Following assessment, the clinics will begin development of a plan to support the steps
necessary to implement the EBI, including the need for resources such as technical support
for EMR programming and development of computerized logs for use in tracking activities. The
clinic-specific plan will be developed in partnership with the CC and clinic staff. The
learning collaborative will inform the implementation plan development, educate staff about
the implementation process, and identify areas where adaptations to the plan are needed.

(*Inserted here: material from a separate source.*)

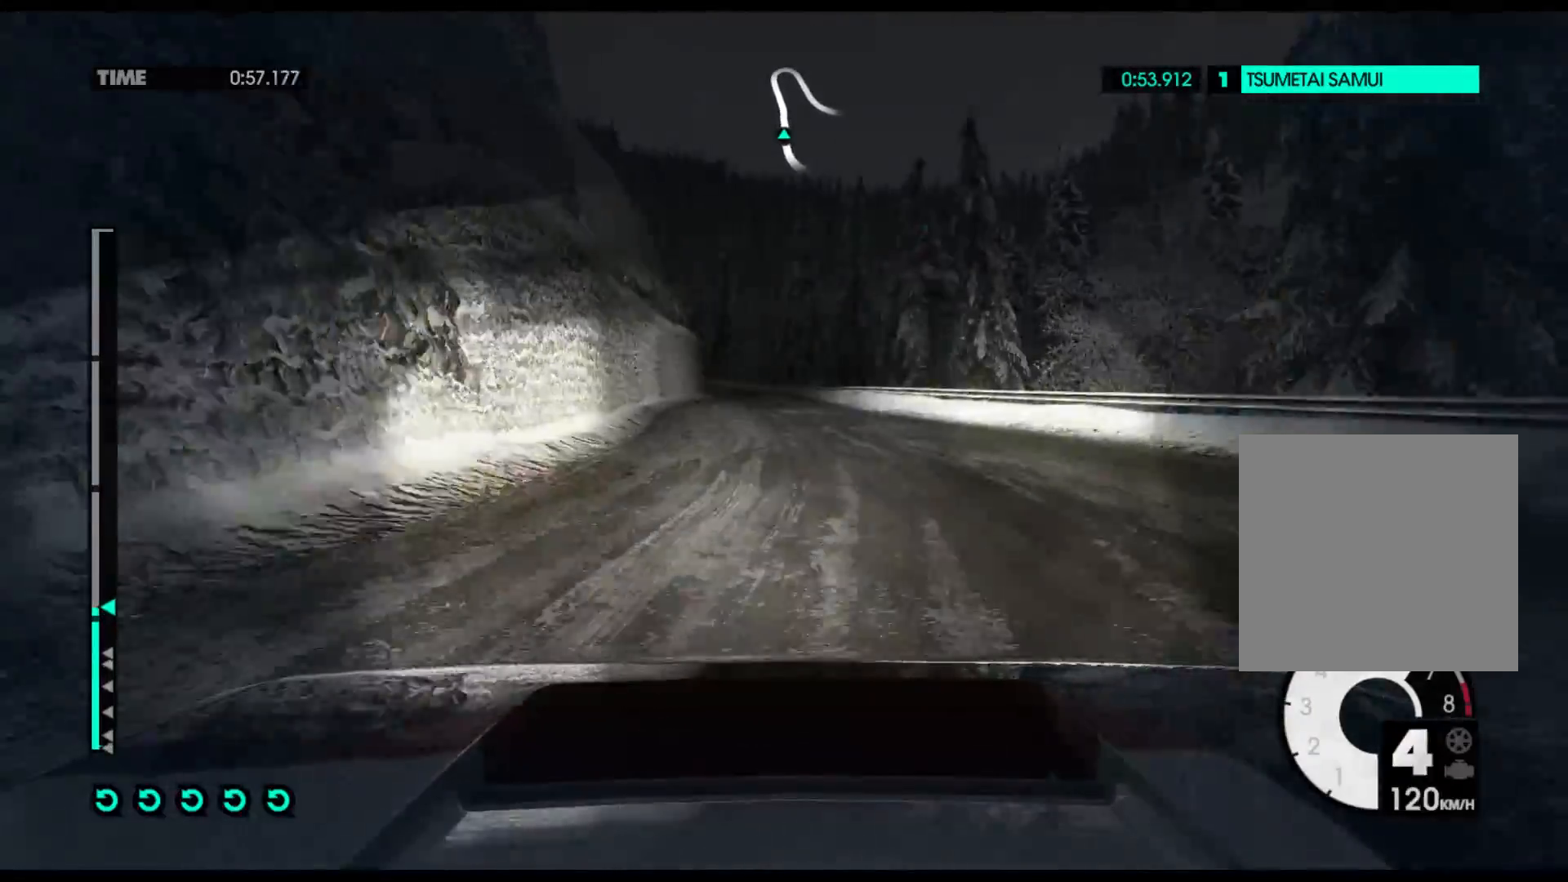
{"buttons": ["R2"], "left_stick": "left", "right_stick": "center", "events": [[167, "left_stick", "center"], [417, "left_stick", "left"]]}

After planning, the clinics will execute the implementation plan. Computerized clinic logs
will track all steps of implementing the intervention including FIT and Cologuard
distribution and retrieval, scheduling, completion of colonoscopy (screening and diagnostic)
and PN calls. During active implementation, both the EIS and CC will use tracking sheets to
record all actions, and fidelity will be monitored monthly. Adaptations to the initial
implementation plan will be carefully documented.
Phase 3 (Maintenance) follows active implementation and is used to monitor continued adoption
of the EBI and subsequent CRC screening, including annual repeat FIT screening for those who
completed an initial negative FIT and diagnostic colonoscopy following a positive FIT. Cost
effectiveness of implementation will be measured.